The output of MajorityLabelVoter is just a set of labels that can be used with the most popular libraries for performing supervised learning. In this story, we use the Logistic Regression from the scikit-learn library. To be precise, we will first extract text features into a matrix of TF-IDF, then employ logistic regression with balanced class weight (to address class imbalance). The model will be trained in a multiclass setting as One-Vs-The-Rest.
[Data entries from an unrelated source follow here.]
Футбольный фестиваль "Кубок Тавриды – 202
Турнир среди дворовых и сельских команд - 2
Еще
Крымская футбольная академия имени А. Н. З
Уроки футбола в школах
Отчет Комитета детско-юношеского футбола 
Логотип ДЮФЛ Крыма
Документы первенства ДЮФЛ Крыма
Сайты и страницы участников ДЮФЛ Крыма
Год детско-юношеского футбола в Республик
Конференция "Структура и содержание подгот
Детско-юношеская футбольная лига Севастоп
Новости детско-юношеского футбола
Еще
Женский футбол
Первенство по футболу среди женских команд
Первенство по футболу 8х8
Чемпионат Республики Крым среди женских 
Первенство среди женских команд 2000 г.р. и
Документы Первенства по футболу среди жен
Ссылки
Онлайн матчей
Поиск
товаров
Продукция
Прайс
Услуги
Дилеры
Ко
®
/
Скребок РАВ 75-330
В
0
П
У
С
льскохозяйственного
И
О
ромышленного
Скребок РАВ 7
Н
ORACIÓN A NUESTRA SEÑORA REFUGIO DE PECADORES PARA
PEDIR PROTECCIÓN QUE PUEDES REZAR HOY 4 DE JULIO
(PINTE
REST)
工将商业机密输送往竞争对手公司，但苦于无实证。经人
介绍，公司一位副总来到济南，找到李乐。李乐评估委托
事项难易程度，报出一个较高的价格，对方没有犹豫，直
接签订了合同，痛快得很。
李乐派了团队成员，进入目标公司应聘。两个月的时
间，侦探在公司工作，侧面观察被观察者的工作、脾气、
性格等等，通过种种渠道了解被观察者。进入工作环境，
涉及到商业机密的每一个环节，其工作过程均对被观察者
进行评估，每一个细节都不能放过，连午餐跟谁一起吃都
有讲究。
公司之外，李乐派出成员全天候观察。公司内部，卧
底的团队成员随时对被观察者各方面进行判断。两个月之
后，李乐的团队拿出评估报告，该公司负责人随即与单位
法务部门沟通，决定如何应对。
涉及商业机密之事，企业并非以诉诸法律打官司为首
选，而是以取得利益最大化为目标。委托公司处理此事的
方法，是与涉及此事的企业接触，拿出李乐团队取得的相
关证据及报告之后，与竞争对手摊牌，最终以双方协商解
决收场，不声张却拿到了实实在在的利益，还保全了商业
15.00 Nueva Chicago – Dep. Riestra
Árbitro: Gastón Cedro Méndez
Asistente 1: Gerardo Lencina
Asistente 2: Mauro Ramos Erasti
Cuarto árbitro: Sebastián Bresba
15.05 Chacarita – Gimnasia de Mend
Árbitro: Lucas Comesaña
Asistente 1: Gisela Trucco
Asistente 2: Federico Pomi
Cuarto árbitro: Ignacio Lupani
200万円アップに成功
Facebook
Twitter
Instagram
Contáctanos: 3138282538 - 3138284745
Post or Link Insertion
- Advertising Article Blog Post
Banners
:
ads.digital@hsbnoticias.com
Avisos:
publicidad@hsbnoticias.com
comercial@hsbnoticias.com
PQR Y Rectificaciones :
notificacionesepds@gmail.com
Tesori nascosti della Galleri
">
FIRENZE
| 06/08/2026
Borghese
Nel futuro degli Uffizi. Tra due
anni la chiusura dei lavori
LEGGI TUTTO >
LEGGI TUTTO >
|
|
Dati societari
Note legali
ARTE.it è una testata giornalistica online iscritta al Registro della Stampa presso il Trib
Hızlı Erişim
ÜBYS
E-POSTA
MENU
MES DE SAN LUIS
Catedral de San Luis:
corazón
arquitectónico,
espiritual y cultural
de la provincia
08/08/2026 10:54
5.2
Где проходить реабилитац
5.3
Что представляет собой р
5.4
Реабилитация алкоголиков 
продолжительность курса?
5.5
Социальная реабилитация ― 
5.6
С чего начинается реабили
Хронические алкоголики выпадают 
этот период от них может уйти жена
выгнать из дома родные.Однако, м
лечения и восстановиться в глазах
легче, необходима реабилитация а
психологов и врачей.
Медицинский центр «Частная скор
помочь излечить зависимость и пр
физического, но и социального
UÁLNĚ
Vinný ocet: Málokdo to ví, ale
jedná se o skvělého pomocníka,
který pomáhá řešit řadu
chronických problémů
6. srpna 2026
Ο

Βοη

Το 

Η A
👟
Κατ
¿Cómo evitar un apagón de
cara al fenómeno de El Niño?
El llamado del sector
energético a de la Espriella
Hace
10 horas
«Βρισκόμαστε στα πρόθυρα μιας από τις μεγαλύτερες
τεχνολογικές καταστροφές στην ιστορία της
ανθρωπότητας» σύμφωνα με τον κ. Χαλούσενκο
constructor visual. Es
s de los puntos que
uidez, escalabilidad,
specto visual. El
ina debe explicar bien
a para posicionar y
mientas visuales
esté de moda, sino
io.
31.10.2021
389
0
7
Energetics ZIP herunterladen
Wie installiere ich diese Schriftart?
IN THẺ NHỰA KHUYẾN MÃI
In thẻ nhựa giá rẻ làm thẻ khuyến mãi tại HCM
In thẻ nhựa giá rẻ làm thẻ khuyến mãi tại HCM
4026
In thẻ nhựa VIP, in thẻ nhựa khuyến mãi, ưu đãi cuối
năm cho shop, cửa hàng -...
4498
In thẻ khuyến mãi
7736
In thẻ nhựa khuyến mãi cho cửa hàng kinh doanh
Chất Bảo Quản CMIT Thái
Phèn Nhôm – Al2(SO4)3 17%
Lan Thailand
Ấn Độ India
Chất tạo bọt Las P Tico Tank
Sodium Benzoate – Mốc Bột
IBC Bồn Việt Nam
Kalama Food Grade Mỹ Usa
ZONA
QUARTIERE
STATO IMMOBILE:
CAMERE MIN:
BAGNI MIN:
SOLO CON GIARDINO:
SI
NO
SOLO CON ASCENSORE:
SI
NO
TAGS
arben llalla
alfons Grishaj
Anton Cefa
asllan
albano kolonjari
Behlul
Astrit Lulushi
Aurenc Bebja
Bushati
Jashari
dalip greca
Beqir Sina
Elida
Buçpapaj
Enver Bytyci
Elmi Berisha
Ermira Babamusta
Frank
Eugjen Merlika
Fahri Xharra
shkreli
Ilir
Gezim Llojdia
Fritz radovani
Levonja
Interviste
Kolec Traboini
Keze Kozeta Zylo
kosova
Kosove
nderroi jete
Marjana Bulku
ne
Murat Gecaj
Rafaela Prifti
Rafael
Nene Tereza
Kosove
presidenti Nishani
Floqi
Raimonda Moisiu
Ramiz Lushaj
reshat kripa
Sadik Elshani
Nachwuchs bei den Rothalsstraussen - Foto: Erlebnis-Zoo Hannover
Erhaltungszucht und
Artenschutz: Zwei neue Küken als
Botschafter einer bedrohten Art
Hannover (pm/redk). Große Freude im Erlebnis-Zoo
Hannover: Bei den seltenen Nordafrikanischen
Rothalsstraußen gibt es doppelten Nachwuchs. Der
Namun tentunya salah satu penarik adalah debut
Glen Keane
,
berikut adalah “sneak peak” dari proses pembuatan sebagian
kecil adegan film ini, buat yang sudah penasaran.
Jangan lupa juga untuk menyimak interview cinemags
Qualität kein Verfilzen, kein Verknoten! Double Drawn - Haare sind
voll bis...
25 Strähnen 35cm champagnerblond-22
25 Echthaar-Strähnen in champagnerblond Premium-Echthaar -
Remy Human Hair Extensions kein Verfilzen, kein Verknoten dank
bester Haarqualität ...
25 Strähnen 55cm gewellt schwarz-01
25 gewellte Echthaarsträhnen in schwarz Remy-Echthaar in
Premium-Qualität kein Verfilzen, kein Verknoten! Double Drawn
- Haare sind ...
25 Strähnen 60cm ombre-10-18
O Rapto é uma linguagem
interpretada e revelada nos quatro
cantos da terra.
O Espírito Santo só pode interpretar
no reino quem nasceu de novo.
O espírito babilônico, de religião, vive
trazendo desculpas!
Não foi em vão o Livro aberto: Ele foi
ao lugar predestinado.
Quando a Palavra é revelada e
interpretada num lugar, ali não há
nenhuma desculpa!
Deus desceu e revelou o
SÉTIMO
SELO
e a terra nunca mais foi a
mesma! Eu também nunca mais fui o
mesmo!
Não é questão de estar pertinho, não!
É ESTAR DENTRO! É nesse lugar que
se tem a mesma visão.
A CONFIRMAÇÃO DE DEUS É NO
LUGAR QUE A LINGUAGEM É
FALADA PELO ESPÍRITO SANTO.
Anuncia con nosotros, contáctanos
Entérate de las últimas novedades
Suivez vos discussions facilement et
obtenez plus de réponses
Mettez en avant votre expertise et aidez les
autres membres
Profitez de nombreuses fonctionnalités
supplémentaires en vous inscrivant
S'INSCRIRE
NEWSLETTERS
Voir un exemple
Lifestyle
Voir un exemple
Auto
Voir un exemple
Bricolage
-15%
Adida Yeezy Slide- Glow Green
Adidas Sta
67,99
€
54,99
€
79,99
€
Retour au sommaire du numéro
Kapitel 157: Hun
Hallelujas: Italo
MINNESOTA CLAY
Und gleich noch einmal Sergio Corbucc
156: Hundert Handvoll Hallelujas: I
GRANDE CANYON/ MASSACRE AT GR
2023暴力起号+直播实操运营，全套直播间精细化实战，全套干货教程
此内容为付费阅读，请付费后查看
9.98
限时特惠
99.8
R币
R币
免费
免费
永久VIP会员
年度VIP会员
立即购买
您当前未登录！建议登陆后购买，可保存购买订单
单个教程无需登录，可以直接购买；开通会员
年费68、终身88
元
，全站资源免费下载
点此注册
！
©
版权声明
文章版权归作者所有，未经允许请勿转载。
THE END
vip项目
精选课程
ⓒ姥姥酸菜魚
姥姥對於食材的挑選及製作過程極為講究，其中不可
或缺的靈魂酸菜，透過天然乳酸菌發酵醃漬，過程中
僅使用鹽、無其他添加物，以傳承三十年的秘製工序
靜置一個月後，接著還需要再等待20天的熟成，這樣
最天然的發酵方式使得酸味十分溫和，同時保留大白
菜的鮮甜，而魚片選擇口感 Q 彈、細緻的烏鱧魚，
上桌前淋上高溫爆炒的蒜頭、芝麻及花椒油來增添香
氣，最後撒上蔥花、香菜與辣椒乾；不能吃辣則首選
Our training data would be df_train with its label y_train, where y_train is a boolean matrix with element 1 if and only if the corresponding element of probs_train is nonzero. However, we need to be careful. There may exist some observations that are not covered in our labeling functions. Hence, we need to filter out these observations using filter_unlabeled_dataframe.

Lastly, train the model, predict on df_test, and calculate the score.

{'precision': '0.83', 'recall': '0.80', 'f1': '0.79'}

We observe an overall boost in scores over the MajorityLabelVoter with no suspiciously high recall! This is in part because the discriminative model generalizes beyond the labeling function’s labels and makes good predictions on all data points, not just the ones covered by labeling functions. The discriminative model can generalize beyond the noisy labeling heuristics.

We’ve been introduced to Weak Supervision, a data labeling method without actually labeling any data (manually). Even though it looks like a cult, weak supervision cuts labeling time from months to days, even hours, with reliable results. We use snorkel to do so, and successfully devise a way to facilitate a multilabel classification task using predict_proba method from MajorityLabelVoter.

The idea of weak supervision is to combine the outputs of many labeling functions which are used to programmatically label data. In our case, we found that this method gives high recall. Then, we showed that a classifier trained on a weakly supervised dataset can outperform an approach based on the labeling functions alone as it learns to generalize beyond the noisy heuristics we provide.